Segment Open

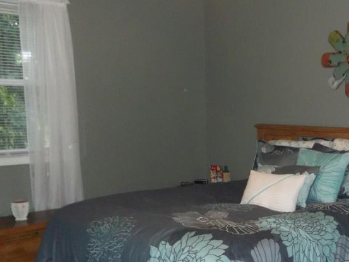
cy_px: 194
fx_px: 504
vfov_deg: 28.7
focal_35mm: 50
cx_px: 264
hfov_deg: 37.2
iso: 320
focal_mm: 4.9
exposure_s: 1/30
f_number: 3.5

Segment Closed
Segment Open

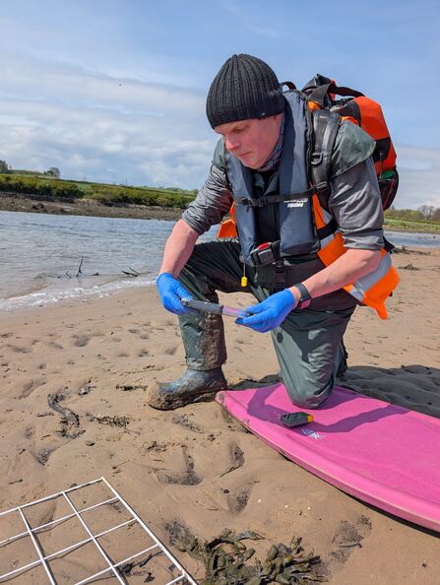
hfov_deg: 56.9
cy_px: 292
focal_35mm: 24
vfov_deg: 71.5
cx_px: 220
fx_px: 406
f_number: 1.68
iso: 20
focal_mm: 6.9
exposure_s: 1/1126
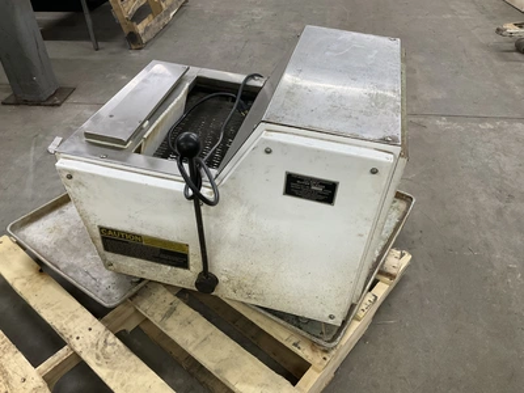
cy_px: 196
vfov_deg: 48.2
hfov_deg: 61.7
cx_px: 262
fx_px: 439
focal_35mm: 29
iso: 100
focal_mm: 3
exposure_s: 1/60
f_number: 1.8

Segment Closed
Segment Open

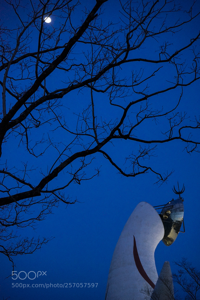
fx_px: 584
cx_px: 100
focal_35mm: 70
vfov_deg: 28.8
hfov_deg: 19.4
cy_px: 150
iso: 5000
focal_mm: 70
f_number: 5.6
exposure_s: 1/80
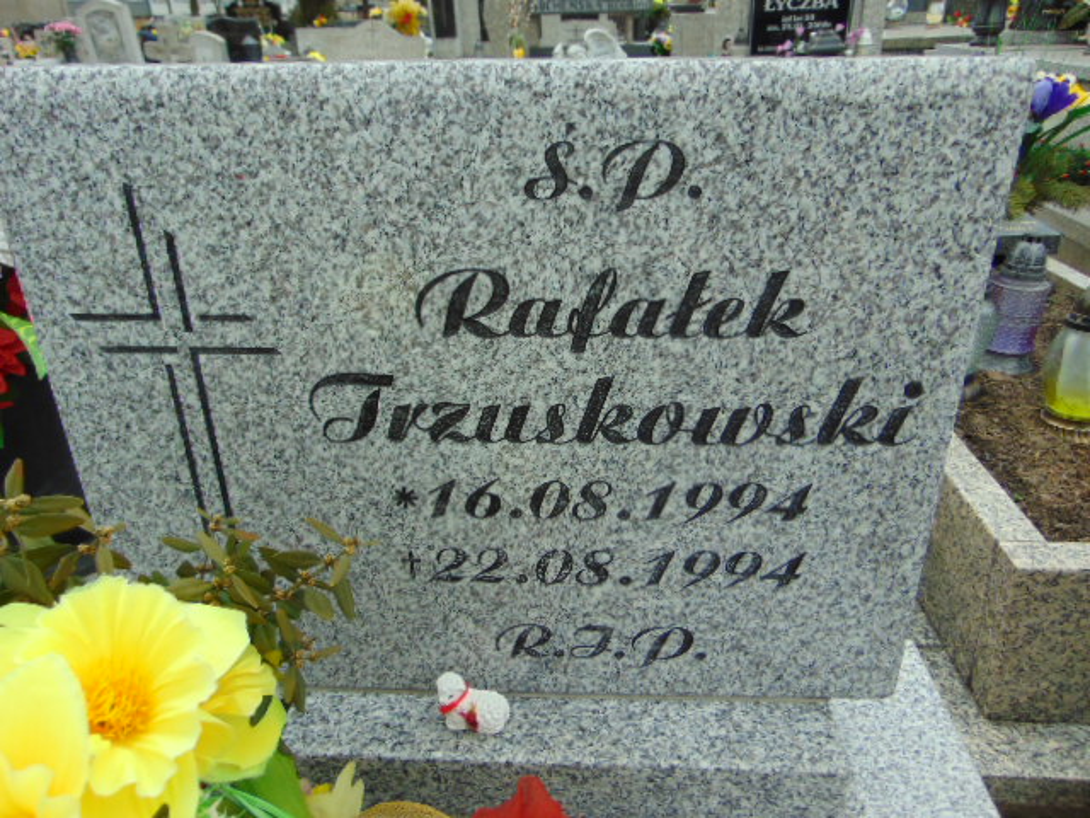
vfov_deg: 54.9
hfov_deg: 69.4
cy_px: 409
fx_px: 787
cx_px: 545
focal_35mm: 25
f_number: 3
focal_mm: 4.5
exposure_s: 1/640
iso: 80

Segment Closed

▶ [Your assignment]:
Going back over the entries above, copy word for word every line from the one that has "vfov_deg: 28.7" on through the one that has "f_number: 3.5".

▶ [Response to this exercise]:
vfov_deg: 28.7
focal_35mm: 50
cx_px: 264
hfov_deg: 37.2
iso: 320
focal_mm: 4.9
exposure_s: 1/30
f_number: 3.5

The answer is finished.